Iniciemos a inspeção de maneira mais simples: para identificar choques na demanda agregada e na oferta agregada, é útil a seguinte regra de bolso: no primeiro caso, o hiato do produto e os desvios da inflação em relação à meta costumam ir na mesma direção (ou seja, ambos sobem ou ambos descem), ao passo que no segundo caso, após choques na oferta agregada, hiato do produto e desvio da inflação andam para direções opostas. O que tem acontecido é que o hiato está mais apertado de acordo com o BCB, isto é, está mais positivo (a produção está acima do potencial, aquele nível de referência que não gera nenhum desequilíbrio interno nem externo) e a inflação acima da meta. Ambos na mesma direção, portanto. Ou seja, tem cara de um choque de demanda. (Obviamente, pode haver mais de um choque; o ponto é quem é mais forte em termos relativos).
Podemos ir além e adicionar certo rigor à análise. Para isso, estimei um modelo econométrico e simulei o comportamento da taxa de inflação acumulada em quatro trimestres em dois cenários: com predominância dos choques de demanda e com predominância dos choques de oferta. A diferença entre os cenários e os valores observados nos dizem qual é a estimativa para a fonte relativa de pressão nos preços. Para aqueles já iniciados em Economia/Econometria, vou detalhar o procedimento nos próximos dias na minha newsletter. De acordo com o modelo, se tivéssemos apenas choques de demanda, a inflação acumulada em doze meses, ao final do terceiro trimestre deste ano, teria sido de 5,15%, acima do nível observado de 4,33%. Ou seja, isso corrobora com a hipótese que levantei apenas ao observar o comportamento do hiato e do desvio da inflação: parece que há uma pressão na demanda agregada mais forte do que na oferta agregada para elevar a taxa de inflação. (Apenas com choques de oferta, a inflação ainda estaria maior do que o observado, em 4,95%, mas abaixo da simulação apenas com choques de demanda; isso ocorre porque o modelo considera os efeitos defasados das variáveis, então o passo é importante, não apenas o choque em si em cada momento).

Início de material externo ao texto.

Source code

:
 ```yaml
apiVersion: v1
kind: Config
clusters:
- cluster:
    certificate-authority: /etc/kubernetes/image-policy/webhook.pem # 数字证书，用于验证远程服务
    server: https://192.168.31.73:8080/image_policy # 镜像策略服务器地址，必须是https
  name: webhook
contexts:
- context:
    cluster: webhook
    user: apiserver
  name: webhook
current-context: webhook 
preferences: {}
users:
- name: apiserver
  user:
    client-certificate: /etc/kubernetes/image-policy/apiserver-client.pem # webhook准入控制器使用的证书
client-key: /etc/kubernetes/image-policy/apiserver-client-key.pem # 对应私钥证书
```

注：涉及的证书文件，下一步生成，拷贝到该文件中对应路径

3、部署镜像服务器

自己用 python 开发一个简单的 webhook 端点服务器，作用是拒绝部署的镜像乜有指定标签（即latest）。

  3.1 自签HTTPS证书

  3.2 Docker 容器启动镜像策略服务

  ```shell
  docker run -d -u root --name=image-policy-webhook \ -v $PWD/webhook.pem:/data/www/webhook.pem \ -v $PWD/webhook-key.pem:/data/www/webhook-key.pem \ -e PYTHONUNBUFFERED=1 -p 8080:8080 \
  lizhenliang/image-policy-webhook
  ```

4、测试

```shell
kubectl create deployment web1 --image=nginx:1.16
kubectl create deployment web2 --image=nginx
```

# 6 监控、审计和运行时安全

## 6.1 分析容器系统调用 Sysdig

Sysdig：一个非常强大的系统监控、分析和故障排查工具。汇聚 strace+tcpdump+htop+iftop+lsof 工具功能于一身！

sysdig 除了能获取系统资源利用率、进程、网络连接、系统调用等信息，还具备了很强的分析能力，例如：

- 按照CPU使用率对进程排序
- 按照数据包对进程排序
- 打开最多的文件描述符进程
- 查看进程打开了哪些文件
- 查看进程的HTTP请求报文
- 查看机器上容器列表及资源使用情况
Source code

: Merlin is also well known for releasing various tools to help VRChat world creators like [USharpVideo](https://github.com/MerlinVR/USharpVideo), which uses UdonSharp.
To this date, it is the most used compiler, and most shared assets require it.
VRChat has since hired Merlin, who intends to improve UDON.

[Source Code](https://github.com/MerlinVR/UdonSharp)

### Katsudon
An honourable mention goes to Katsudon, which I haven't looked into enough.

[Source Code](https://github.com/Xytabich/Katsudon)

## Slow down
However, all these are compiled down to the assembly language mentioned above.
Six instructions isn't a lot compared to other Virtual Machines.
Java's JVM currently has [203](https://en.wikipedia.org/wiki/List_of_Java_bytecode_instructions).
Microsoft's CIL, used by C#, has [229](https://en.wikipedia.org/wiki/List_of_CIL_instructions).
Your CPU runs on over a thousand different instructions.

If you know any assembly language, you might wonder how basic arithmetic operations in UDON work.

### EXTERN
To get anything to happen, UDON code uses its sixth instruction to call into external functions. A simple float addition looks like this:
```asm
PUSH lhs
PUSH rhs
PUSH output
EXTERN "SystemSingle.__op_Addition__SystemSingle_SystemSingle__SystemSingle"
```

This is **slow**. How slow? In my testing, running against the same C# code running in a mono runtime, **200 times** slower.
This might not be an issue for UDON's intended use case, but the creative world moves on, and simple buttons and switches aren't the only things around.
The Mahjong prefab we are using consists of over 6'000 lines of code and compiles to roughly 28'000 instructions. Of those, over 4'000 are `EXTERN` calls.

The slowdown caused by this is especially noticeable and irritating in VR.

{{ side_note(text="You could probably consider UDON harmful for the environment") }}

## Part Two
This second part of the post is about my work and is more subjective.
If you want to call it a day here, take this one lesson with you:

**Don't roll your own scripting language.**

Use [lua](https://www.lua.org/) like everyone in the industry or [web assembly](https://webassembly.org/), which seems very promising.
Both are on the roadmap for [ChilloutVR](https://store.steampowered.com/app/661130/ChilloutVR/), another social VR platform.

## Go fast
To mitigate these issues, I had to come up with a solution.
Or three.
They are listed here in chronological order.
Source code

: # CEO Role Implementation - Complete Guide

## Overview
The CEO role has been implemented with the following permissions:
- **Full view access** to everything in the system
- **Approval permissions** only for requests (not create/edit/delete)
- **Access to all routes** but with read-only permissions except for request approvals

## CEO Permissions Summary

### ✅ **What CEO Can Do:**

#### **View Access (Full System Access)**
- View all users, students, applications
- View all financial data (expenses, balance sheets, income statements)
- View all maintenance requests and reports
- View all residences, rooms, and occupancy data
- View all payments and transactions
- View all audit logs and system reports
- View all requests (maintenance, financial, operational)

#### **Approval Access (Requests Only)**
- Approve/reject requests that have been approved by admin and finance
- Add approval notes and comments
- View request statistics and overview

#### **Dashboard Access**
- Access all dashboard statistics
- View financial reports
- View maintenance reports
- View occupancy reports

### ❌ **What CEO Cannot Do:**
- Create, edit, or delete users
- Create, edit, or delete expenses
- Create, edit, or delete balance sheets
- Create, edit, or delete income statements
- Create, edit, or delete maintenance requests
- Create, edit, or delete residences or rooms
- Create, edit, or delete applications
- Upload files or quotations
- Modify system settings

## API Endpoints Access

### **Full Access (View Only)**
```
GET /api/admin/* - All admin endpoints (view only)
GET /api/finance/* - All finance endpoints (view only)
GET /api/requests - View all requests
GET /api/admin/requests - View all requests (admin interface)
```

Com essa origem, faz sentido o BCB atuar. Mas e a preocupação da entidade monetária com a atividade econômica? Ela é crucial e está na lei que rege a independência do Banco Central, mas não é uma restrição ao ciclo de alta neste momento. Por quê? Porque para qualquer estimativa razoável de níveis “naturais” para a taxa de desemprego, o mercado de trabalho se mostra mais aquecido (não é à toa o hiato está mais positivo). Portanto, parece fazer todo sentido que o Copom siga no aperto monetário.
Mas e acelerar?
Faz sentido também. Não deveria ser novidade para ninguém que a taxa de inflação ficaria em um nível incômodo neste ano. Venho alertando isso desde fevereiro deste ano, com projeções indicando que a trajetória de alta ainda não chegou ao fim, ainda que o próprio mercado financeiro tenha demorado para perceber esse cenário. Aliás, conforme divulgado nesta coluna (aqui), o dólar acima de R$ 6 também já era um cenário considerado, ao menos por este escriba. Esses pontos reforçam pressões na taxa de inflação que devem ser equacionadas. Se houver mudança de fato na política fiscal, o fim do ciclo pode se antecipar. Mas até lá, o Banco Central vai ter que brigar para trazer a taxa de inflação para perto da meta.